When we first approached Wastewater engineers with the design nearly 30 years ago, it was recommended that the Brush System for Clarifier Cleaning be made of stainless steel for durability and corrosion resistance. Stainless steel has become even more prominent in the Wastewater field and Ford Hall Company has upgraded all system components to 304 and 316 stainless steel. This will allow us to maintain our leadership in the industry and guarantee our customers the highest quality in the highly corrosive wastewater field.
Aluminum is not as sturdy as Stainless steel. We also found that in colder climates the weight of the system combined with the weight of snow and ice causes an aluminum system to bend; thereby, causing damage to the system, the skimmer arm and/ or even the clarifier drive. A stainless steel system is sturdier and more reliable, giving a customer years of trouble free service.

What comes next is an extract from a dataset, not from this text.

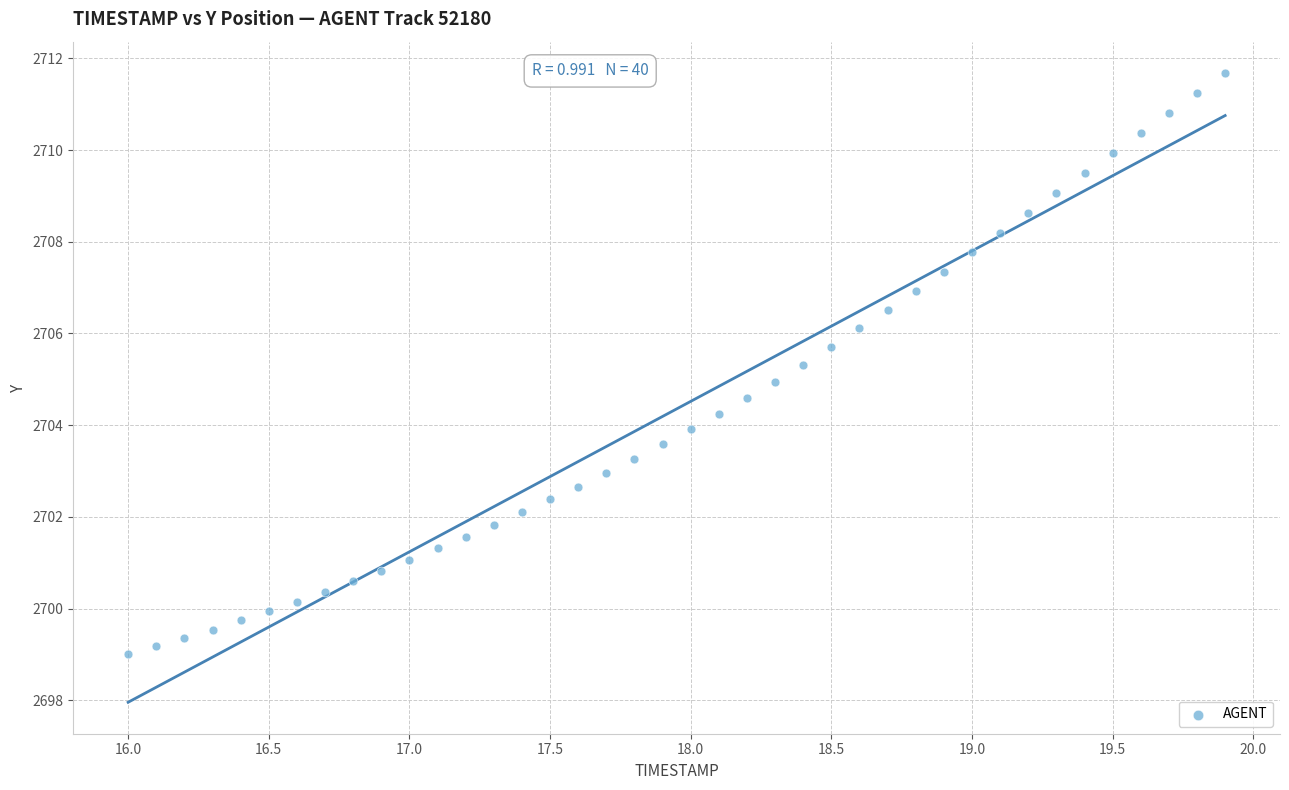

What is the range of Y values (max minus min)?

12.7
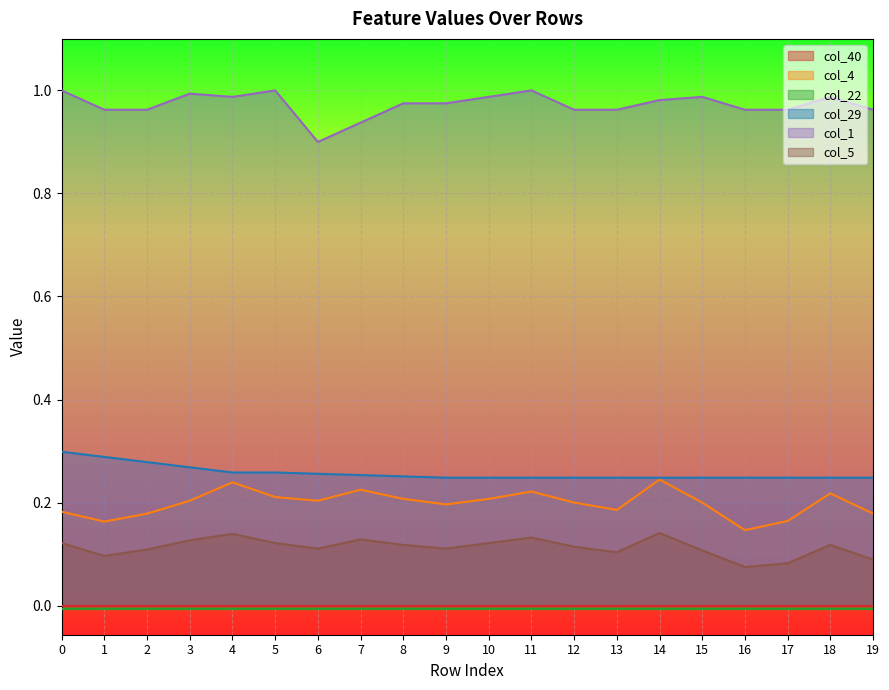

What is the total value across all series at 13?

1.5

Many people think that if they cover the effluent launders on their clarifiers, they will eliminate algae growth and accumulation on these surfaces. In reality, algae blooms start in the center of the clarifier where the "nutrient rich" water and sunlight meet. However, it is where the water exits the clarifiers (i.e. the weirs and launders) that the algae particles accumulate and build up. Launder covers usually only cover up the problem. Algae and non-algae debris will still accumulate on these surfaces; weirs, baffles and launders will still require manual cleaning; Total Suspended Solids (TSS) and Biological Nutrient (BN) sample readings will continue to be high or out of compliance. Furthermore, with the addition of launder covers, one creates access and compounds confined space issues and eliminates the ability to see the weirs, launders and your clarifier's flow which allows or may assist in diagnosing other problems at the Wastewater Plant. Lastly, Launder Covers are very expensive; usually 3 times the cost (material and labor) of a fully installed system.
Ford Hall completed vigorous research on automated spray systems in the early 1990's but with less than pleasing results. We found that a spray systems would need multiple nozzles to be effective. With multiple spray nozzles being fed from one water line, a booster pump (and monthly energy consumption) would be required to adequately supply enough PSI to each nozzle to be effective. We also found the nozzles quickly clogged with debris and mineral build up. But most importantly, the nozzles cannot clean below the water's surface where much of the algae accumulation takes place (i.e. like between the baffle and weir and in the effluent channels or launders of the clarifiers and thickeners). Additionally, automated spray systems have to be drained off or go unused in the winter months in colder climates due to freezing, but clarifiers and thickeners still need to be cleaned during these months due to continued algae accumulations and non-algae accumulations such as grease, debris and solids which continue to build up.